Ignores whitespace-only changes. Equivalent to the "Ignore whitespace" option in this tool.

git log -p

Shows commit history with the full diff for each commit inline — useful for auditing a file's change history.

Your text never leaves your browser

The entire diff computation runs in JavaScript inside your browser tab. Nothing you paste is transmitted to any server, logged, or stored. This makes the tool safe to use with confidential code, internal documents, unreleased content, and sensitive configuration data — the same level of privacy as running diff locally on your own machine.

FAQ

Common questions

What is a text diff and how does it work?

A diff (from "difference") compares two versions of a text and identifies which lines were added, removed, or remain unchanged. This tool uses the LCS (Longest Common Subsequence) algorithm — the same core approach used by Git, Unix diff, and most code review tools. It finds the largest set of lines common to both texts, then marks everything else as an insertion or deletion.

What is the difference between unified and split view?

Unified view shows both texts merged into a single panel — deletions (red, prefixed with −) and insertions (green, prefixed with +) are interleaved in the order they appear. Split view places the original text on the left and the modified text on the right, aligned line-by-line, which makes it easier to see what changed in each specific area. Both views show the same information; split view is generally more readable for large changes.

What does "ignore whitespace" do?

When enabled, lines are compared after stripping leading/trailing spaces and collapsing internal whitespace sequences to a single space. A line that only differs in indentation or trailing spaces will be treated as equal. The original formatting is still displayed in the output — only the comparison logic changes. This is equivalent to git diff -w.

What does "ignore case" do?

When enabled, uppercase and lowercase letters are treated as identical during comparison. "Hello" and "hello" will be considered the same line. Useful when comparing configs, SQL, or HTML where casing may vary without semantic difference.

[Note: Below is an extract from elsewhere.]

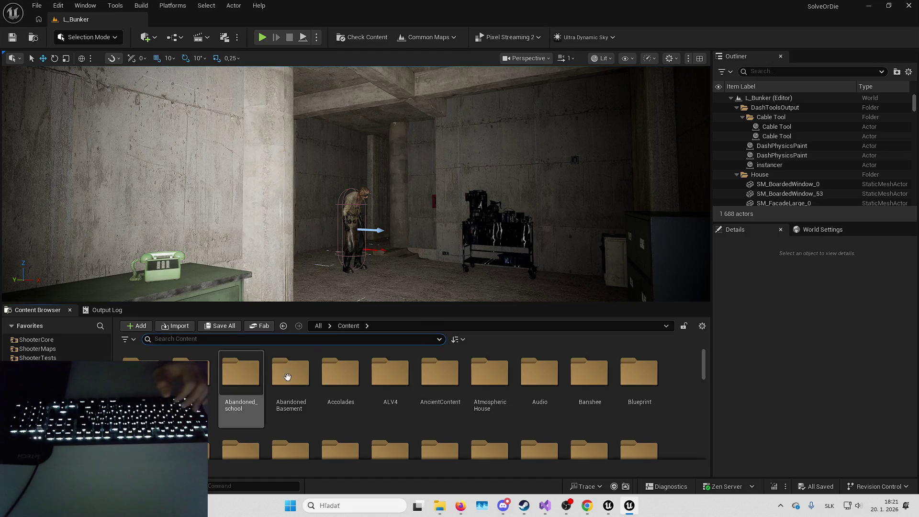
click(318, 326)
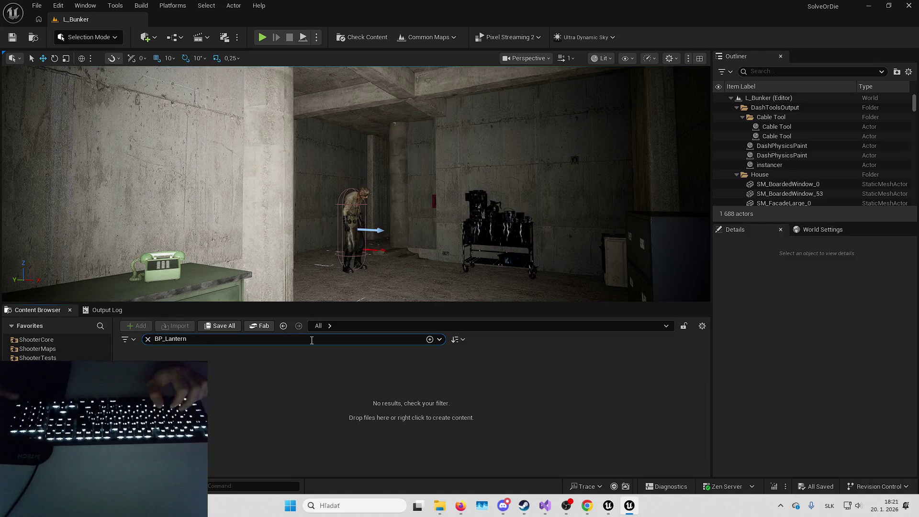
key(ctrl+a)
key(BackSpace)
Fly to the coffee cart, select it, and open the CoffeeCart_01_1k static mesh.
key(w)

Is there a size limit for the texts I can compare?

The LCS algorithm used here is O(n × m) in both time and memory, where n and m are the line counts of each text. For texts up to a few thousand lines each, diffing is instant. For very large files (tens of thousands of lines), the comparison may slow down — in that case, a command-line tool like `diff` or `git diff` is more appropriate.

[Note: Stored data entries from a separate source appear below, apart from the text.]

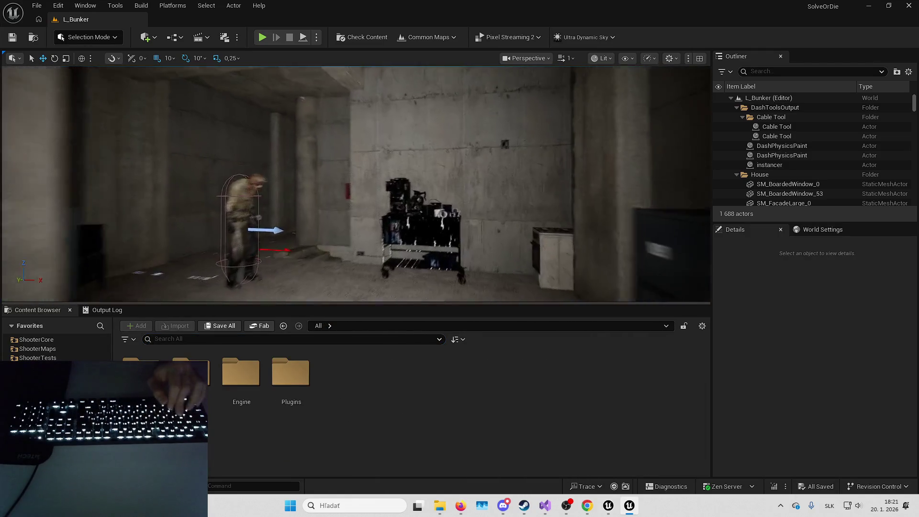
key(s)
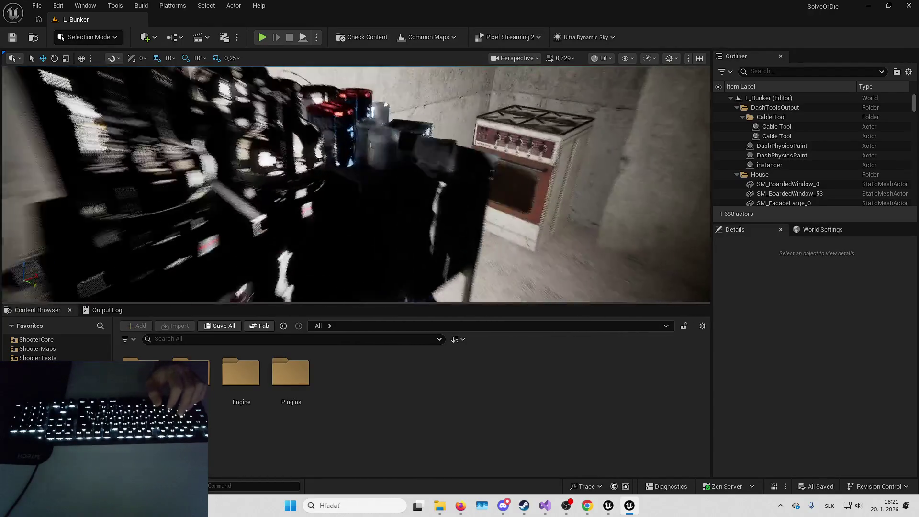
click(287, 201)
mouse_move(565, 290)
mouse_down()
mouse_move(560, 269)
mouse_move(564, 289)
mouse_up()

How do I copy just the diff output?

Click the "Copy diff" button above the output panel. This copies the result in unified diff format — deletions prefixed with "−" and insertions prefixed with "+" — which you can paste into a ticket, Slack message, or documentation.

Can I compare code files with this tool?

Yes. Paste any text — source code, config files, JSON, Markdown, SQL, log excerpts — into the two panels. The tool is language-agnostic. For structured formats like JSON, consider also using the JSON Formatter on this site to normalise indentation before diffing, so formatting differences don't obscure logical changes.

What do the statistics (added/removed/unchanged) mean?

Added = lines that appear in the modified text but not in the original. Removed = lines that appear in the original but not in the modified. Unchanged = lines identical in both versions (after applying any active options like ignore whitespace/case). These counts refer to lines, not characters.

How is this different from running `diff` in a terminal?

Functionally similar — both use LCS-based algorithms and produce the same categories of changes. The key differences are convenience: this tool runs in your browser with no installation, shows colour-coded output, and lets you paste text directly. Terminal diff operates on files, supports more flags, and handles very large files more efficiently. For quick comparisons, this tool is faster; for scripting or automation, use the terminal.